:: TEXT BLOCK

Under the NRS, the indemnification pursuant to NRS 78.7502 and advancement of expenses authorized in or ordered by a court pursuant to NRS 78.751:

 

  Does not exclude any other rights to which a person seeking indemnification or advancement of expenses may be entitled under the articles of incorporation or any bylaw, agreement, vote of stockholders or disinterested directors or otherwise, for either an action in the person’s official capacity or an action in another capacity while holding office, except that indemnification, unless ordered by a court pursuant to NRS 78.7502 or for the advancement of expenses made pursuant to NRS 78.751(2), may not be made to or on behalf of any director or officer if a final adjudication establishes that the director’s or officer’s acts or omissions involved intentional misconduct, fraud or a knowing violation of the law and was material to the cause of action; and
     
  Continues for a person who has ceased to be a director, officer, employee, or agent and inures to the benefit of the heirs, executors and administrators of such a person.

 

A right to indemnification or to advancement of expenses arising under a provision of the articles of incorporation or any bylaw is not eliminated or impaired by an amendment to such provision after the occurrence of the act or omission that is the subject of the civil, criminal, administrative or investigative action, suit or proceeding for which indemnification or advancement of expenses is sought, unless the provision in effect at the time of such act or omission explicitly authorizes such elimination or impairment after such action or omission has occurred.

 

Our governing documents provide that to the fullest extent permitted under the NRS (including, without limitation, to the fullest extent permitted under NRS 78.7502 and 78.751(3)) and other applicable law, that we shall indemnify our directors and officers in their respective capacities as such and in any and all other capacities in which any of them serves at our request.

::::
:: DATA FOR THE TASK

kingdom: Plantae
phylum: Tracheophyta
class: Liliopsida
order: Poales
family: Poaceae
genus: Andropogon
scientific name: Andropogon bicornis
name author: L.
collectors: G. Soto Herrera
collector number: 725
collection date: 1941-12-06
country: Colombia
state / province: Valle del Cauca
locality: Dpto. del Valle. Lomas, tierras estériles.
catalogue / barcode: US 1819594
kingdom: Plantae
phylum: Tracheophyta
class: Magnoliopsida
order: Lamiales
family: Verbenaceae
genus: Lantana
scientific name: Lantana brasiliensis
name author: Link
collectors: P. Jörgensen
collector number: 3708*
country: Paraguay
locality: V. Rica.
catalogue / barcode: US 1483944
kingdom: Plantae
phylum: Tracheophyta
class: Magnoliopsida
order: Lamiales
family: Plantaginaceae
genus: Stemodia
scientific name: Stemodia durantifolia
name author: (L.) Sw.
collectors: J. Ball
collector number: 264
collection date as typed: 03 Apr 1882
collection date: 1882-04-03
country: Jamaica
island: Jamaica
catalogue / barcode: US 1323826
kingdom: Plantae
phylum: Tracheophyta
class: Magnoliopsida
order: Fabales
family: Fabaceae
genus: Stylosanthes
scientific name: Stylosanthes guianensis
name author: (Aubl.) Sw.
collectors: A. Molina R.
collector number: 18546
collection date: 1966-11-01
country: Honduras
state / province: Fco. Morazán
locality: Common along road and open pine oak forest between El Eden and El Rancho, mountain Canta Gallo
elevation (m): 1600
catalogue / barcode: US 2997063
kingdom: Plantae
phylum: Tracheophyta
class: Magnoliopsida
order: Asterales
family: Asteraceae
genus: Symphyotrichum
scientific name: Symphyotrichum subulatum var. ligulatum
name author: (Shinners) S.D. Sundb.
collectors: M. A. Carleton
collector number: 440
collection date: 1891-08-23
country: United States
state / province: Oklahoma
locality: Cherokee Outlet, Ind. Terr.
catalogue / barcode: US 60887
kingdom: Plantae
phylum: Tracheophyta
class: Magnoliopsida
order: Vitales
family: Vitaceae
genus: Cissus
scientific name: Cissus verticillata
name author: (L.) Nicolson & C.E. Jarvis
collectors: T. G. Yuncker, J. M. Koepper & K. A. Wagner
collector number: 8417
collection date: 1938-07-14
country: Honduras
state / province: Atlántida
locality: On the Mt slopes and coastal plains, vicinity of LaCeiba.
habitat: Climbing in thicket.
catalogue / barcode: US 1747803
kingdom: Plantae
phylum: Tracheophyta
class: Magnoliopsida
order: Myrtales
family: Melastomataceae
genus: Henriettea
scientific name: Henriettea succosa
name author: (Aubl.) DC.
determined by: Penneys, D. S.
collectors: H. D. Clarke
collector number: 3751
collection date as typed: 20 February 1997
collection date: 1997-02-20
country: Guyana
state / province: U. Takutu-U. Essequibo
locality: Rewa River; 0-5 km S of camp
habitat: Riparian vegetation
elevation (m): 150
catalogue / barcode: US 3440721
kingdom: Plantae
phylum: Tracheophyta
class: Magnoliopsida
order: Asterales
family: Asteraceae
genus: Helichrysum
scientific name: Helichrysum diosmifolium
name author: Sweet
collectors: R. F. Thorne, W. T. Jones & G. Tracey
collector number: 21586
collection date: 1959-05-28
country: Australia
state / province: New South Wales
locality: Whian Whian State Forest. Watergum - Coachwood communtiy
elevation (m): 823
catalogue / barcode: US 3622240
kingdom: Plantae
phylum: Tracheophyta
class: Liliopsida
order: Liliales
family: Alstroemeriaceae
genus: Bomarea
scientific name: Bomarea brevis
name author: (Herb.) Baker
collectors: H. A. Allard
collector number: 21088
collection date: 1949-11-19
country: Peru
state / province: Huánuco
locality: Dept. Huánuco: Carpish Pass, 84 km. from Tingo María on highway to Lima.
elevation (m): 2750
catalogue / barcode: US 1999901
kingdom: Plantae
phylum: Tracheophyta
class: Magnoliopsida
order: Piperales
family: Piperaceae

::::

◆ **THINGS TO DO**
1. Repeat the entries word for word, from their first line through the line containing "collector number: 8417", including both of those lines.
2. Continue the text on director and officer indemnification under the NRS from where it stops.

◆ **RESULTS BY TASK**
1.
kingdom: Plantae
phylum: Tracheophyta
class: Liliopsida
order: Poales
family: Poaceae
genus: Andropogon
scientific name: Andropogon bicornis
name author: L.
collectors: G. Soto Herrera
collector number: 725
collection date: 1941-12-06
country: Colombia
state / province: Valle del Cauca
locality: Dpto. del Valle. Lomas, tierras estériles.
catalogue / barcode: US 1819594
kingdom: Plantae
phylum: Tracheophyta
class: Magnoliopsida
order: Lamiales
family: Verbenaceae
genus: Lantana
scientific name: Lantana brasiliensis
name author: Link
collectors: P. Jörgensen
collector number: 3708*
country: Paraguay
locality: V. Rica.
catalogue / barcode: US 1483944
kingdom: Plantae
phylum: Tracheophyta
class: Magnoliopsida
order: Lamiales
family: Plantaginaceae
genus: Stemodia
scientific name: Stemodia durantifolia
name author: (L.) Sw.
collectors: J. Ball
collector number: 264
collection date as typed: 03 Apr 1882
collection date: 1882-04-03
country: Jamaica
island: Jamaica
catalogue / barcode: US 1323826
kingdom: Plantae
phylum: Tracheophyta
class: Magnoliopsida
order: Fabales
family: Fabaceae
genus: Stylosanthes
scientific name: Stylosanthes guianensis
name author: (Aubl.) Sw.
collectors: A. Molina R.
collector number: 18546
collection date: 1966-11-01
country: Honduras
state / province: Fco. Morazán
locality: Common along road and open pine oak forest between El Eden and El Rancho, mountain Canta Gallo
elevation (m): 1600
catalogue / barcode: US 2997063
kingdom: Plantae
phylum: Tracheophyta
class: Magnoliopsida
order: Asterales
family: Asteraceae
genus: Symphyotrichum
scientific name: Symphyotrichum subulatum var. ligulatum
name author: (Shinners) S.D. Sundb.
collectors: M. A. Carleton
collector number: 440
collection date: 1891-08-23
country: United States
state / province: Oklahoma
locality: Cherokee Outlet, Ind. Terr.
catalogue / barcode: US 60887
kingdom: Plantae
phylum: Tracheophyta
class: Magnoliopsida
order: Vitales
family: Vitaceae
genus: Cissus
scientific name: Cissus verticillata
name author: (L.) Nicolson & C.E. Jarvis
collectors: T. G. Yuncker, J. M. Koepper & K. A. Wagner
collector number: 8417

2.
 

Item 15. Recent Sales of Unregistered Securities

 

During the past three years, we issued securities that were not registered under the Securities Act as set forth below. The following is a summary of transactions from our inception until the date of this prospectus involving sales of our securities that were not registered under the Securities Act. The offers, sales and issuances of the securities described below were exempt from registration either (i) under Section 4(a)(2) of the Securities Act and the rules and regulations promulgated thereunder in that the transactions were between an issuer and sophisticated investors or members of its senior executive management and did not involve any offering within the meaning of Section 4(a)(2), or (ii) under Regulation S promulgated under the Securities Act in that offers, sales and issuances were not made to persons in the United States and no directed selling efforts were made in the United States, or (iii) under Rule 144A under the Securities Act in that the shares were offered and sold by the initial purchasers to qualified institutional buyers, or (iv) under Rule 701 promulgated under the Securities Act in that the transactions were under compensatory benefit plans and contracts relating to compensation.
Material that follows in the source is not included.